CSS Aid’s “Tables without Tables” misses the point (or: the dark side of web standards).

HTML CAN NOT DO THAT!!!1!!

Harry Roberts a.k.a. CSS Wizardry tweeted a certain tutorial by CSS Aid (page is dead now), which was enclosed with four little words (“Good lord, wrong much?”) that echoed such alarming levels of horror and shock (considering he tweets about poor examples of HTML/CSS code everyday), that I had to check it out.

First, the tutorial was entitled “Tables Without Tables”. If that doesn’t trigger warning bells in your head, then consider the opening paragraph:

It’s the year 2009, CSS rendering has vastly improved from when it was released, so there is no reason for any website to use tables as layouts. Although you can ditch the table tag when it comes to layouts, you may someday need to use it for what it was made for…or do you? I am going to show you an easy way to make a table with a simple unordered list.

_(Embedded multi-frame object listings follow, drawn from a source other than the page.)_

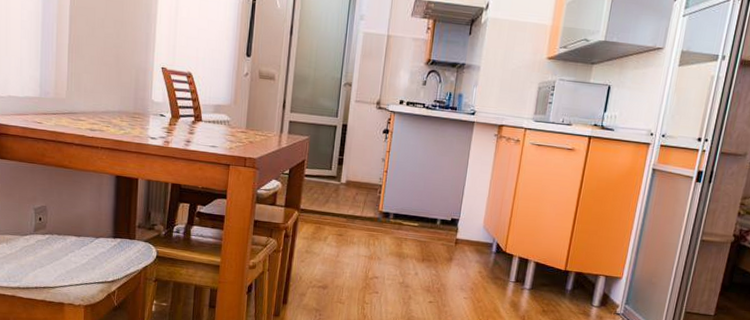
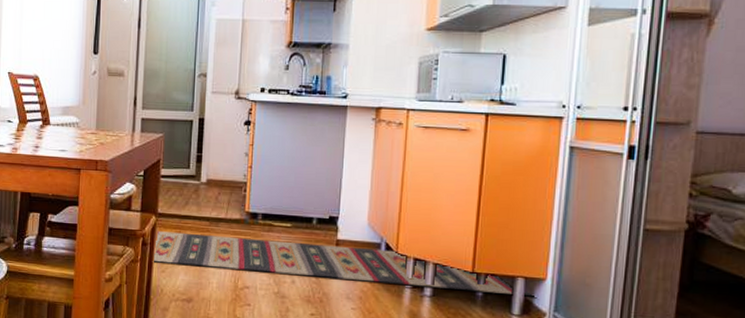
rug: none [295,225,611,292] -> present [154,231,534,297]

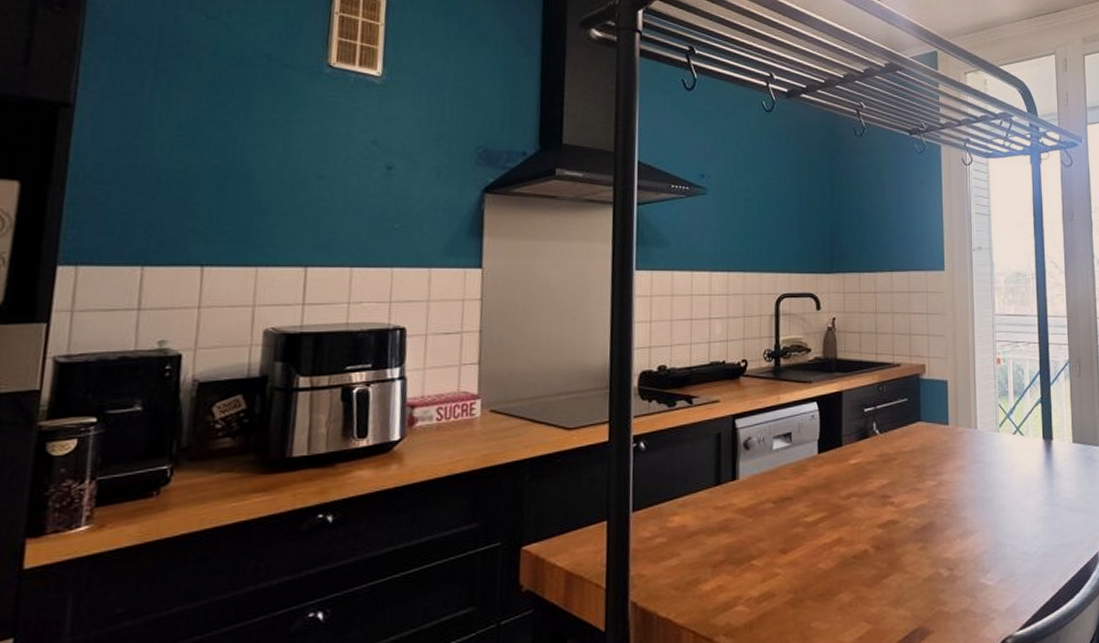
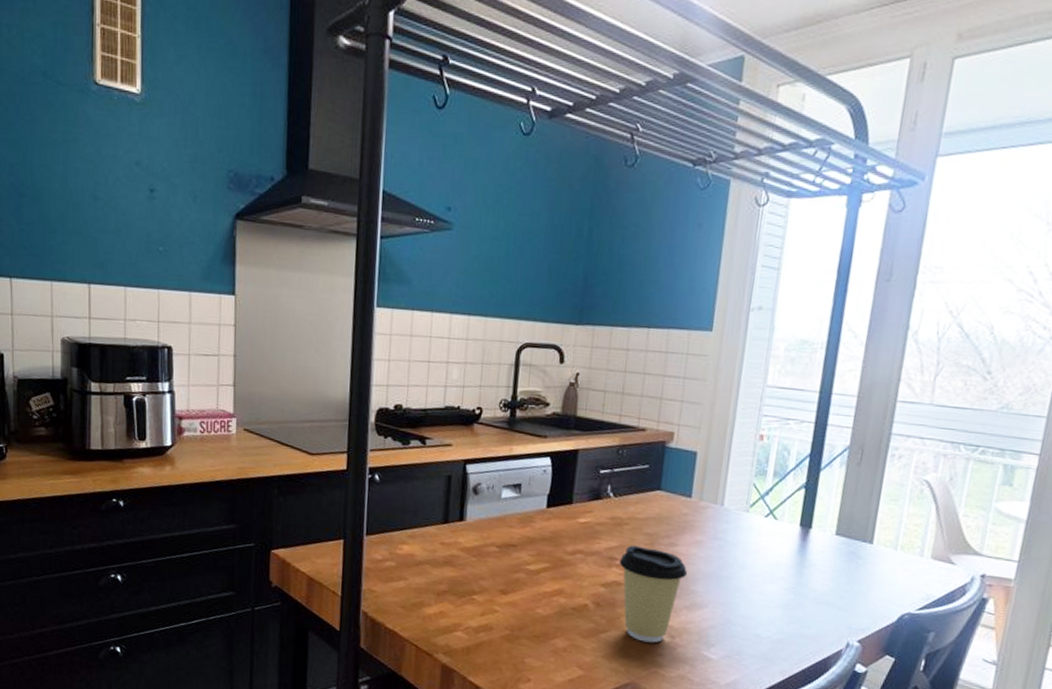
coffee cup: none [892,479,956,580] -> present [619,545,688,643]

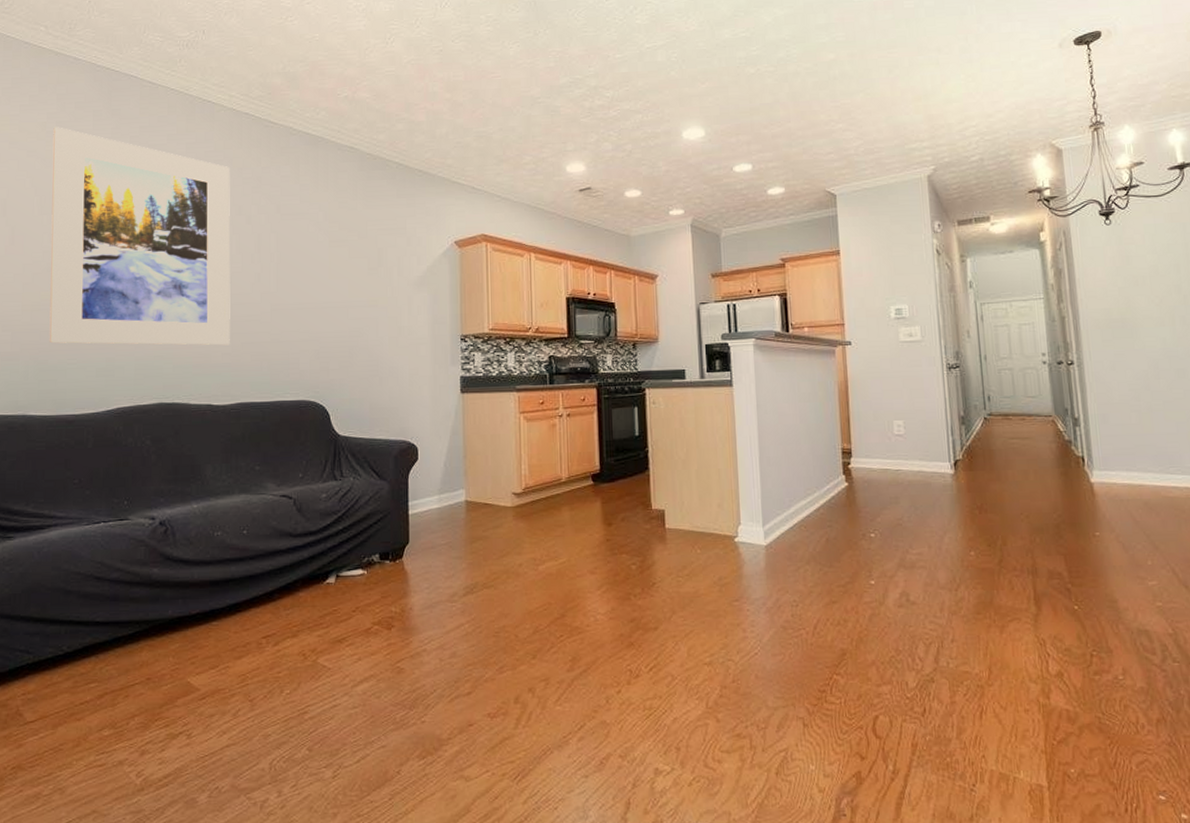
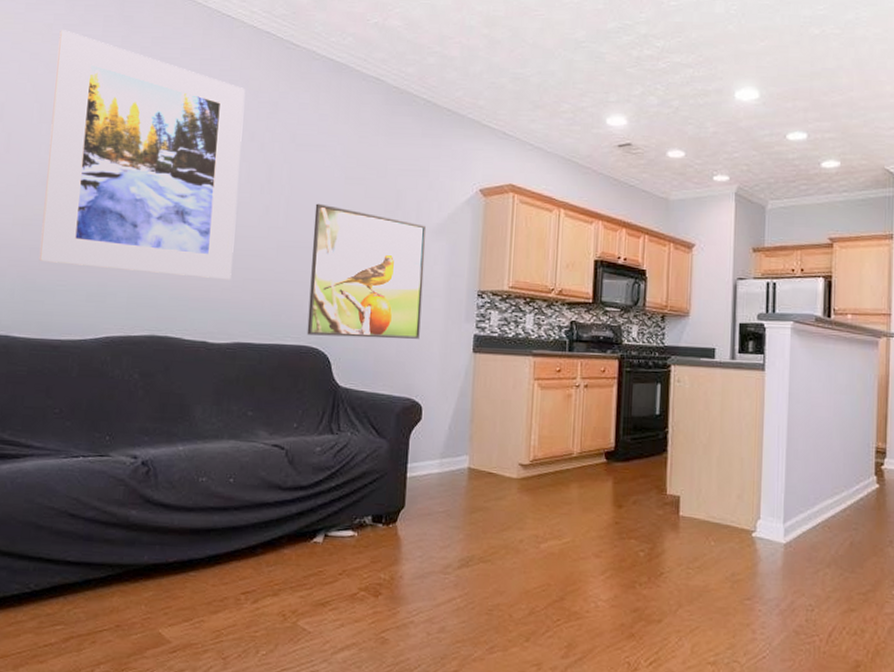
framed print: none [303,267,410,390] -> present [306,203,427,339]

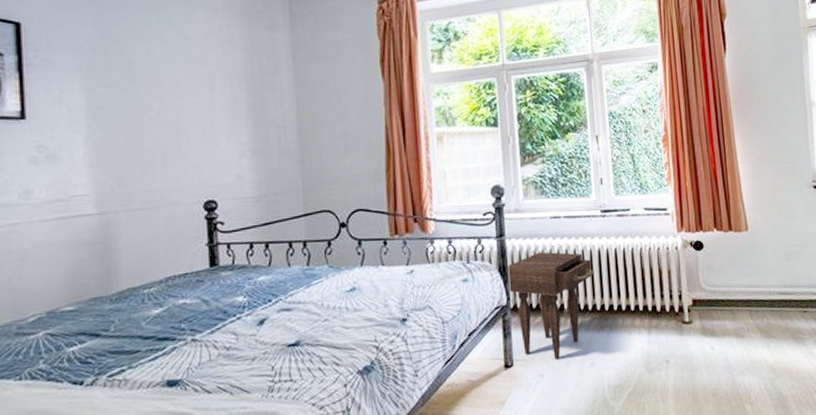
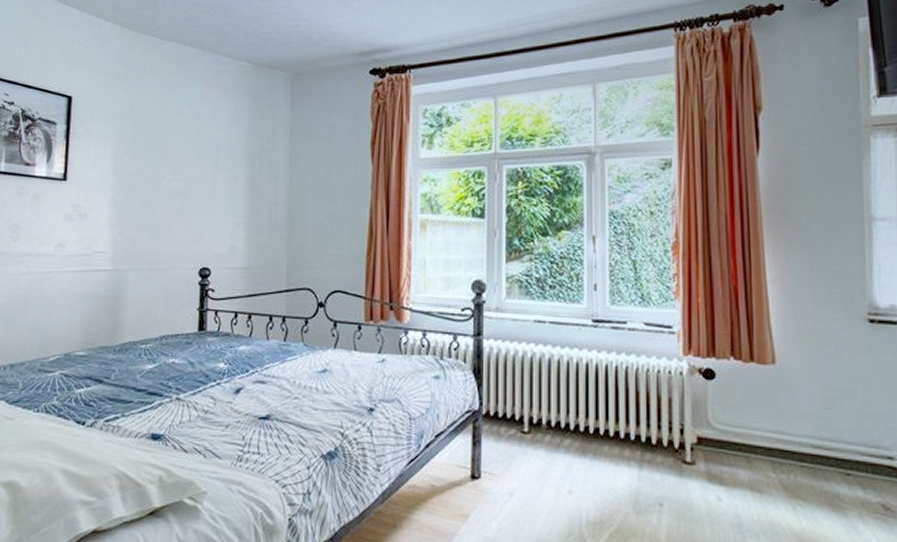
nightstand: present [508,251,594,359] -> none [483,358,580,479]

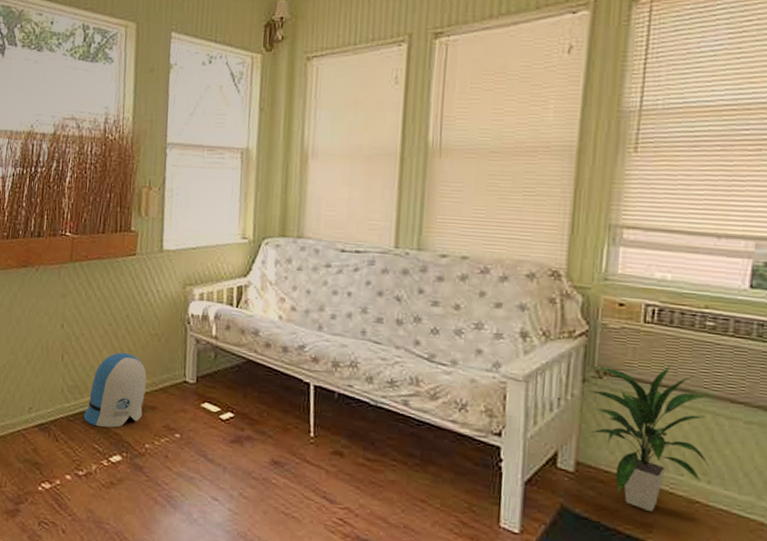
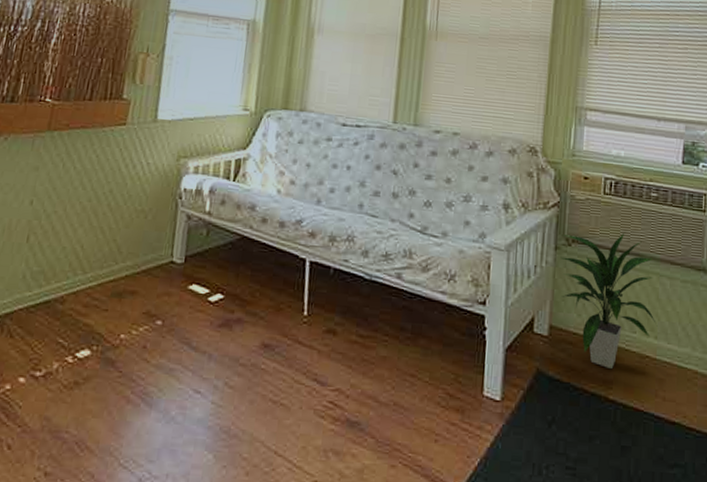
sun visor: present [83,352,147,428] -> none [47,232,129,318]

No. Just no. Yes, <table>-based layouts are considered wrong because HTML is supposed to properly represent data. Lists should be lists. Tables should be tables. Layouts that look like tables (grids) can be done in CSS. That’s semantics, the core principle of web standards.

But avoiding the use of <table>s at all costs is no better. Perhaps it’s even worse, since it demonstrates not only ignorance but false expertise, feigning arrogance over an HTML element that has been shuddered at because of its misuse and abuse.

The page has gone down in between the time that I read the tweet and wrote this post. Fortunately the forum thread that seems to be the source of the link is still up, and shows us the author’s reasoning for writing the tutorial. Take post #7:

Because I hate the <table> tag

Is this the extreme dark side of web standards, where we’ve been conditioned to hate <table>s so much that we can’t even think to use them for what they were meant for anymore? A sad, sad turn for us all.

By post #15 he’s already backed down and promises not to use the experiment for real-life cases, but this summarizes things nicely:

It’s a pointless experiment though. It’d be like experimenting making a house out of tampons. Doable but just plain wrong.

It’s bad enough that we have to deal with preaching proper web standards, dropping crusty old browsers from, and adding newfangled technologies to our web design arsenal. Let’s not get sidetracked by punishing HTML elements by twising them into things they weren’t meant to be.